The second urgency issue was the Crown’s future engagement with Maori after the signing. By focusing only on the future, the manifest failure to consult with Maori before and during the negotiations was reduced to background information.
The Tribunal’s conclusions relate only to these two narrowly defined issues.
The third factor is more systemic. The Tribunal’s mandate under the Treaty of Waitangi Act 1975 is inquire into claims that an action or omission of the Crown is inconsistent with the ‘principles of the Treaty’. I have a longstanding antipathy to the concept of Treaty ‘principles’, which provides the wriggle room to avoid applying a more direct interpretation of Te Tiriti o Waitangi and He Whakaputanga (the Declaration of Independence 1835).

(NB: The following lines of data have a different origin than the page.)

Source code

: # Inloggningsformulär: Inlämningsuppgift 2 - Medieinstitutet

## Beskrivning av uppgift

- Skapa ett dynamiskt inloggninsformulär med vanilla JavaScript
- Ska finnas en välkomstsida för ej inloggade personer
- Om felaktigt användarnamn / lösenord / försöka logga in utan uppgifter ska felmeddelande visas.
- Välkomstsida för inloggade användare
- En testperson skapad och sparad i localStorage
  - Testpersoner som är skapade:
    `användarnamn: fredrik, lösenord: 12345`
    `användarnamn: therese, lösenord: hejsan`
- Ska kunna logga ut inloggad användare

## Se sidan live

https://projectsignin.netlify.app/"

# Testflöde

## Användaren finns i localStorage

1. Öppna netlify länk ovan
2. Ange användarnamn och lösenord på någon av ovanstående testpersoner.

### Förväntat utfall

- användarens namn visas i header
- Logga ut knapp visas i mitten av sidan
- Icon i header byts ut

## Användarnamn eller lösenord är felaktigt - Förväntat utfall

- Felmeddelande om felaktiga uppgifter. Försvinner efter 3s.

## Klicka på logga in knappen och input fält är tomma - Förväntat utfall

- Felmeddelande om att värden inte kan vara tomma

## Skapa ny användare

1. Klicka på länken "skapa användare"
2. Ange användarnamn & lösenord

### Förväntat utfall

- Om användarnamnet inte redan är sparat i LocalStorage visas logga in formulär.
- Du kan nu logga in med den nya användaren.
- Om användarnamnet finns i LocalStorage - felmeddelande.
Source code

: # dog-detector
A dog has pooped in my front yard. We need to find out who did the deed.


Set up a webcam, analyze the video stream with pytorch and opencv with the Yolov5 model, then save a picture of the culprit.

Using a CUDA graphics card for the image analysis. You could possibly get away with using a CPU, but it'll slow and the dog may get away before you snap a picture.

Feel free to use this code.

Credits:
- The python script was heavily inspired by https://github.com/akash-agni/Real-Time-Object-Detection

Interpretation of the ‘principles’ of the Treaty dates back to court cases in the 1980s, when Maori successfully challenged the State-owned Enterprises Act in 1987, fisheries, coal privatisation, sale of the broadcasting spectrum, among other disputes. But the principles, as enunciated by the courts, government agencies, and then the Waitangi Tribunal, effectively reconcile the conflict between Te Tiriti o Waitangi, which affirms Maori rangatiratanga, and the Treaty of Waitangi, where Maori cede sovereignty to the Crown, in favour of the Crown.
The TPPA Tribunal said the recent Waitangi Tribunal report on Te Tiriti and He Whakaputanga found there was no cession of sovereignty, at least by iwi from the North, was not relevant. It adopted the previous interpretations the Crown had the right to govern but must provide active protection for Maori interests. That ‘active protection’ was reduced to steps it was ‘reasonable for the Crown to take in the situation’.
So long as these Treaty ‘principles’ hold sway, Maori rights under Te Tiriti will be subordinated to the government’s broader assessment of national interests, provided it has taken some positive steps to protect Maori interests in the overall scheme. In the context of the TPPA and similar deals, the government will always claim that its assessment of competing factors should hold sway. This poses a much bigger constitutional challenge to give real meaning to tino rangatiratanga in Aotearoa today.
All the main documents from the Waitangi Tribunal hearing will be posted on tpplegal.wordpress.com by the end of this week, along with a reference guide to the Tribunal’s report.